Playable characters are designed to look like a The Sims version of the influences they’re based on, and to be fair, the dev team did create decent adaptations. What really rubbed me the wrong way is that each character has a bio section that not only reads like a high school theater student’s program describing their personality traits as successes, but it also highlights each and every one of their social media accounts. There’s also a whole list of kitsch quotes like, “Life isn’t measured in the number of breaths you take, but the number of moments that take your breath away,” and “Do what makes you happy.” Put it all together and it feels like Slide Stars is trying really hard to make you get the warm and fuzzies about paying for an ad for twenty influencers trying to sell you a disingenuous image.
Given its advertisement-based nature, Slide Stars is far better suited for a freemium mobile release model where consumers don’t have the same level of investment.

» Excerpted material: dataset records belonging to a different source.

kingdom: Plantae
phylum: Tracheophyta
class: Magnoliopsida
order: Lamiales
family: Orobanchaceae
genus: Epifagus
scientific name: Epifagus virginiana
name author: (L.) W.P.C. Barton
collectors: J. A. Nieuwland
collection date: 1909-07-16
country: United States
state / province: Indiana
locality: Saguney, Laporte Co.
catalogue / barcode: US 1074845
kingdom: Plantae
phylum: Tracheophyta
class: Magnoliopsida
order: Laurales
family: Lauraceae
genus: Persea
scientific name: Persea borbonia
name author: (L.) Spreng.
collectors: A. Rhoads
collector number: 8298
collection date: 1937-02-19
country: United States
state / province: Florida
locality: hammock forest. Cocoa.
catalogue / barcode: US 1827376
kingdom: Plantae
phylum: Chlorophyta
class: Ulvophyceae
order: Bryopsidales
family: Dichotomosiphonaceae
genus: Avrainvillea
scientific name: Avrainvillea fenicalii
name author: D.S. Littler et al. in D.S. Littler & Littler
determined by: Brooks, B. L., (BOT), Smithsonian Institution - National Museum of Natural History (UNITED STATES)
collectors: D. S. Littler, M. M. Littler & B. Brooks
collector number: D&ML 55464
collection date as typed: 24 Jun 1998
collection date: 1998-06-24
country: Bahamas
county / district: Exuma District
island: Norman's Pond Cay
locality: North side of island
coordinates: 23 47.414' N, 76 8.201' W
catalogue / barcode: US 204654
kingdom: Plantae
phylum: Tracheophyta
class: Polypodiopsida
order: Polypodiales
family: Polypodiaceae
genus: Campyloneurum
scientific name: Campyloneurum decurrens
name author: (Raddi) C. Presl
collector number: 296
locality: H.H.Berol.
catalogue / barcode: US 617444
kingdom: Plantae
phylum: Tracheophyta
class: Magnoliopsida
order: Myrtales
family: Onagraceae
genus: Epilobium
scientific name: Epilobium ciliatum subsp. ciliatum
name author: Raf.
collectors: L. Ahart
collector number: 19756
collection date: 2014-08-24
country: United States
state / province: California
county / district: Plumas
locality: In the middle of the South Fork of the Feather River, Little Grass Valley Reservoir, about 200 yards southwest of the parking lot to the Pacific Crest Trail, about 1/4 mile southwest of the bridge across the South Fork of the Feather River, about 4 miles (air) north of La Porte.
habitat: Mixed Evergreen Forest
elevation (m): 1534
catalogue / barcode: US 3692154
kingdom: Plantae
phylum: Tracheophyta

I turned 30 this year so maybe I’m just out of touch with what the youngins want. I don’t know. What I do know is that selling an ad for social media influencers under the guise of feel good, earth friendly, “seize the day” quotes and cheesy bios to young consumers in a half-baked game for $40 is an outright unethical move that undermines every ounce of Slide Stars attempted positivity. If you can ignore the poor control schemes, bad level design, and the fact that the entire game is just an ad for something else, you might be able to have a little bit of fun. But at a price of $40, you’re better off buying Race with Ryan. At least that janky money grab might be on sale.
While I’m disappointed in the overall design elements, there’s nothing inherently wrong with the graphics. Character models look to be inspired by The Sims and environments are bright and colorful. At no point did I experience any frame rate drops or visual bugs.
The core concept is there and functioning but poor control schemes, bad level design, and a lack of gameplay variation makes Slide Stars a dry water park experience.
Loud casino noises and uninspired music reinforces the mobile game freemium feel that I get from Slide Stars. I score it higher than I wanted to as there are the audio functions as intended without any bugs, despite poor design.
I had fun for a few brief moments before, like a theme park lifeguard, Slide Stars punished me for going too fast while they were on duty. This review was my only incentive for turning the game on more than once.
Final Verdict: 3.5
Slide Stars is available now on Playstation 4, Nintendo Switch, and Xbox One.
Reviewed on Playstation 4.
A copy of Slide Stars was provided by the publisher.